Дети, видимо, чувствуют силу своего любопытного взгляда, ясно видя, что всякому взрослому неприятна такая упорная вызывающая прямота, и как будто догадываясь о той необъяснимой реакции стыда, которую в тебе невольно вызывают. Ты всегда перед ними нечист. Даже будто виновен, хотя не понимаешь в чем. Может быть, уже в том, что ты знаешь о собственной смертности, о том, что и они когда-нибудь умрут? Может быть, уже в том, что ты знаешь, какая жизнь им уготована? Как вот этим глазам объяснить, почему жизнь такая и к чему приготовиться? Как сейчас объяснить, почему мать схватила ее среди ночи и куда они все нескончаемо долго идут?

Мизгирев не выдерживал и глаза отводил. У него это вроде получалось естественно — поворачивать голову к мужику-бегунку. Мужик был понятен — как то, что внутри самого Мизгирева.
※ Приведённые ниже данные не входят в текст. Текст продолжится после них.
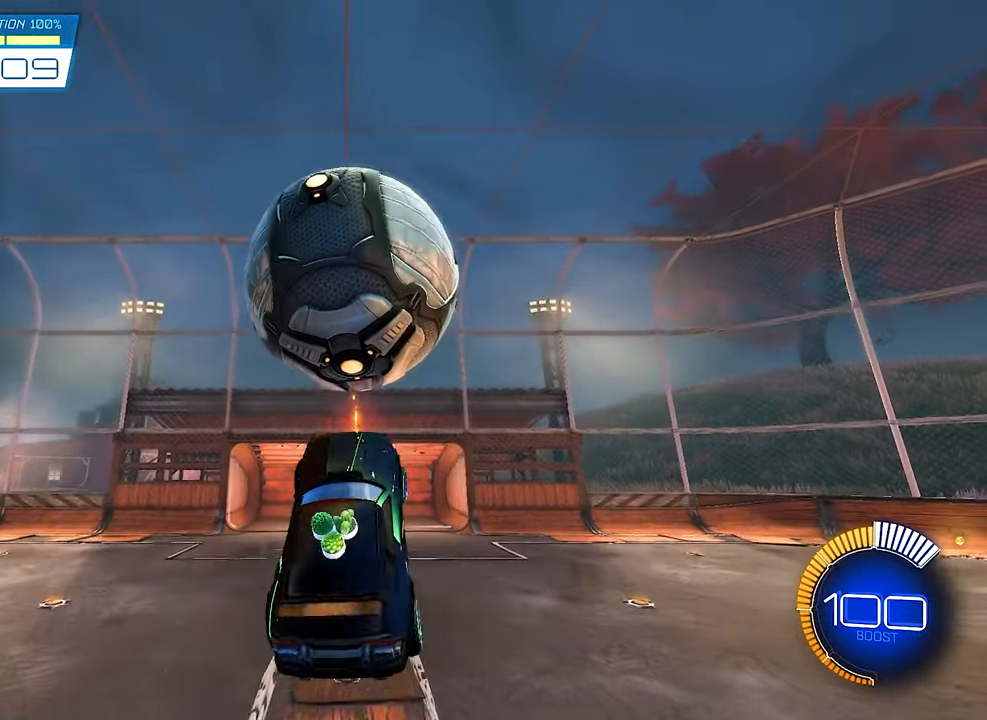
{"buttons": ["B", "L1", "R2"], "left_stick": "right", "right_stick": "center", "events": [[166, "B", "down"], [233, "left_stick", "center"], [400, "left_stick", "right"]]}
Даже как отражение в зеркале. Но детский взгляд магнитил, и Вадим косился влево. В глазах у девочки зажглась счастливая бесинка. От испытующей угрюмости, переходящей даже как бы в отвращение, ничего не осталось. Теперь она прижмуривалась и только притворялась спящей на руках, а затем, с каждой новой поджидаемой встряской, разлепляла глаза и метала проказливый взгляд, проверяющий, смотрит Вадим на нее или нет. Эта обыкновенная увлеченность игрой, эта незараженность всеобщим взрослым страхом и усталостью, это не затухание, а усиление радости от повторения изумляли его.

Дождавшись нового шкодливого, ликующего выблеска черносмородиновых глаз, он шутовски насупил брови и пугающе клацнул зубами. Девчонка на миг растерялась и тотчас же прыснула.
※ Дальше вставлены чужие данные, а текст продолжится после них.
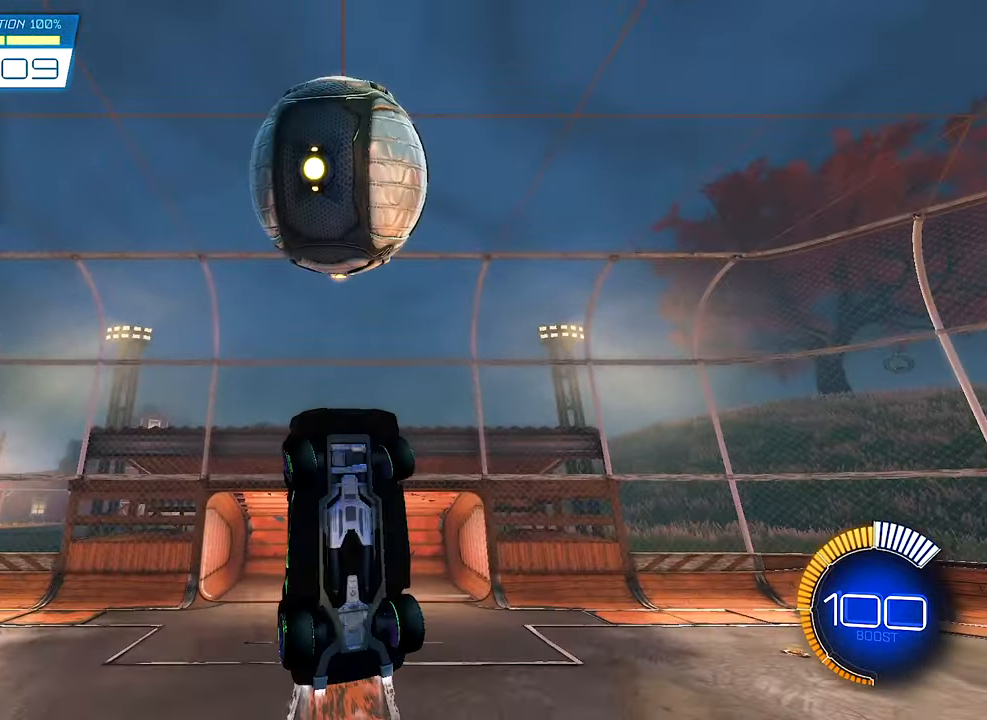
{"buttons": ["L1"], "left_stick": "down-right", "right_stick": "center", "events": [[33, "left_stick", "up-right"], [66, "B", "up"], [66, "R2", "up"], [200, "left_stick", "right"], [300, "left_stick", "down-right"]]}
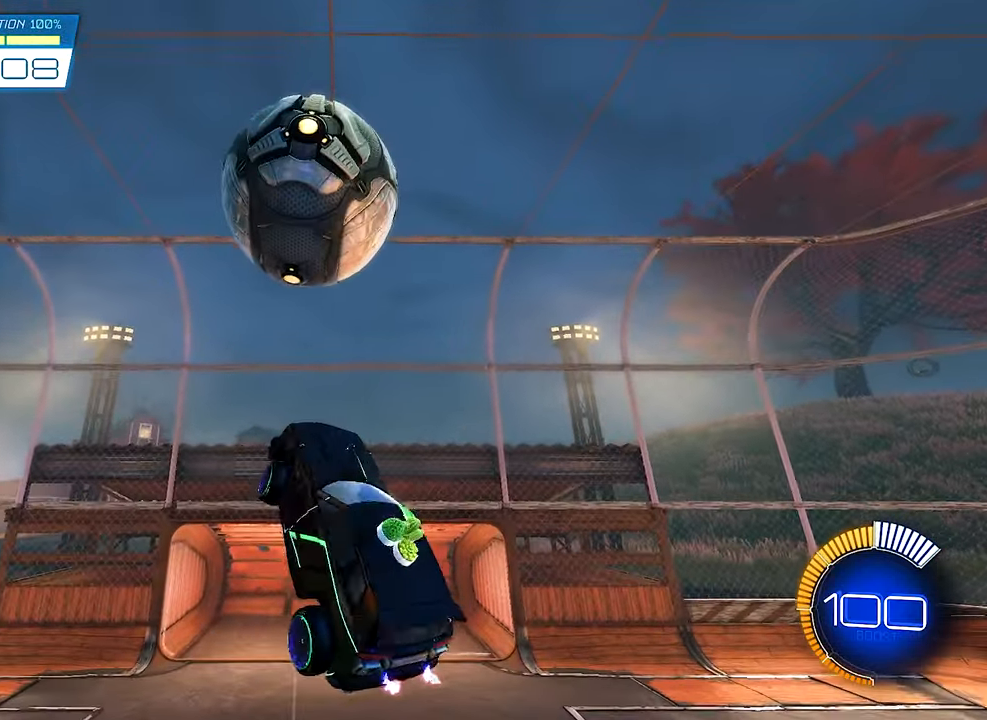
{"buttons": ["B", "R2"], "left_stick": "down-left", "right_stick": "center", "events": [[100, "B", "down"], [100, "left_stick", "center"], [133, "R2", "down"], [233, "B", "up"], [266, "R2", "up"], [266, "left_stick", "down-left"], [400, "B", "down"], [400, "R2", "down"], [433, "L1", "up"]]}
— Чё ребенка пугаешь? — Измученная мать заметила Вадимову гримасу и посмотрела на него с каким-то вялым состраданием.

— Да разве боится она?

— Чего ей боятся — теперь не стреляют. А как под утро шпарить начали — руками уши затыкала, вся скукожилась… Уж так кричала, так кричала: «Мама, хватит, уйдем»… а куда? Взрывы были такие — земля вся тряслась, небо падало. А теперь-то, конечно, играет вон с дядей. Пряник дали и люди вокруг — хорошо. Куда идем, где будем спать — это пусть мамка думает.
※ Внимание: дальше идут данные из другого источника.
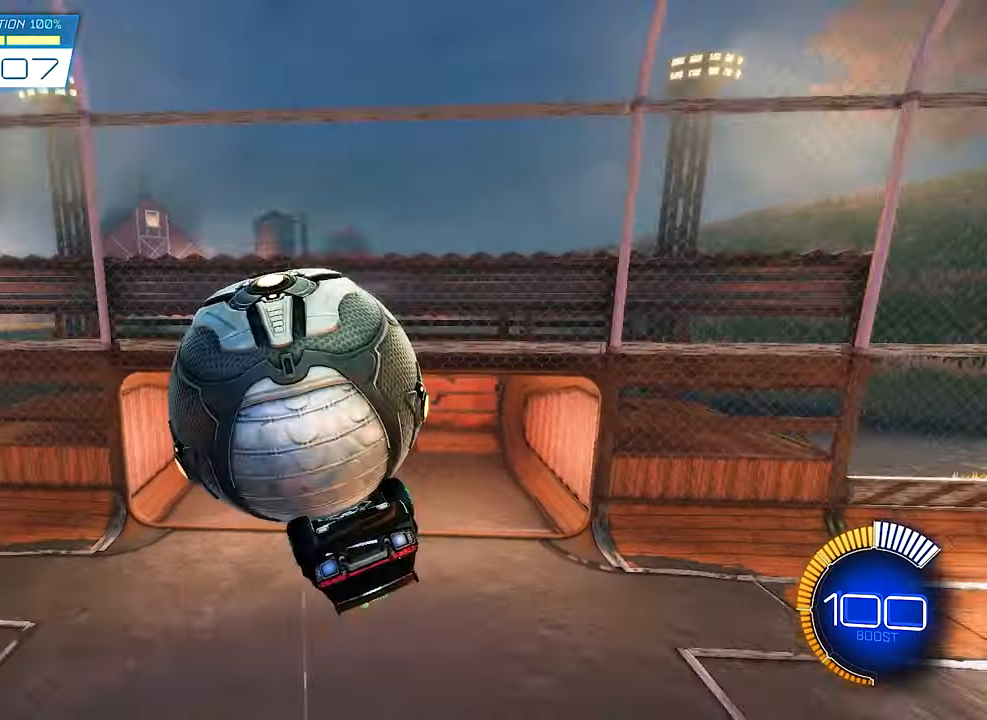
{"buttons": ["A"], "left_stick": "up-right", "right_stick": "center", "events": [[100, "L1", "down"], [266, "A", "down"], [266, "left_stick", "left"], [366, "A", "up"], [366, "left_stick", "up"], [433, "A", "down"], [466, "L1", "up"], [466, "left_stick", "up-right"]]}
— Вы откуда? — зачем-то спросил Мизгирев.

— Так с Киевской мы, с Киевской. Дом у башни-то рухнул, не видел? Это третий подъезд — газ там, что ли, взорвался, снарядом попало, а мы в первом живем, где молочная кухня была… ну и как говорится, почувствуйте разницу!

— Мы все живые трупы! — безулыбчиво, гордо, с напором отчеканила девочка, повторяя подхваченные у кого-то слова и как будто бы даже интонацию взрослого сладострастного ожесточения.

«Как она понимает вот эти слова? Для детей смерти нет. Сколько ни говори, ни показывай даже, все равно не поверят, что любимые люди и в особенности они сами однажды могут умереть. Вдруг обманем ее?» — без сердечного взбрыка, без страха подумал Вадим.

Стоголовое стадо повернуло налево, и с каждым шагом по бетонке Вадим все ясней ощущал тоскливое гуденье и дрожанье натянутой в ближнем струны, поневоле запитываясь электричеством общего ожидания участи, заражаясь и сам заражая соседей безотчетным, всесильным, как озноб на морозе, бессознательным страхом и желанием скорого освобождения. Ощущал свою слитность с толпой и вместе свою ублюдочную, сладкую отдельность от нее: что будет со всеми и с каждым, еще неизвестно, а с ним, Мизгиревым, все ясно. Он в капсуле, в броне, пульсирует в нем маячок, идет сигнал в космос: я здесь, я особенный. Сейчас набегут камуфляжные туши — и все, откроется портал в былое измерение, в нормальную, обыденную жизнь.

В трех шагах от себя краем глаза он видел того горбоносого, чернявого красавца ополченца: бойцы с блокпоста пошли вместе с ними, как несколько погонщиков при стаде, — вероятно, затем, чтобы вовремя крикнуть «ложись!» и метнуться укладываться наземь обмороженных, остолбеневших людей… Шли и шли, не бросали колонну: неужели так и доведут беззащитное стадо до самого соударения с чужими, до расстояния чужого запаха, дыхания, до возможности прямо взглянуть человеку «оттуда» в глаза? Вдруг не вытерпит кто-то неуемного жжения спускового крючка, вдруг захочет ответить на встречное беспробудно-глухое, зеркальное непризнанье его человеком?..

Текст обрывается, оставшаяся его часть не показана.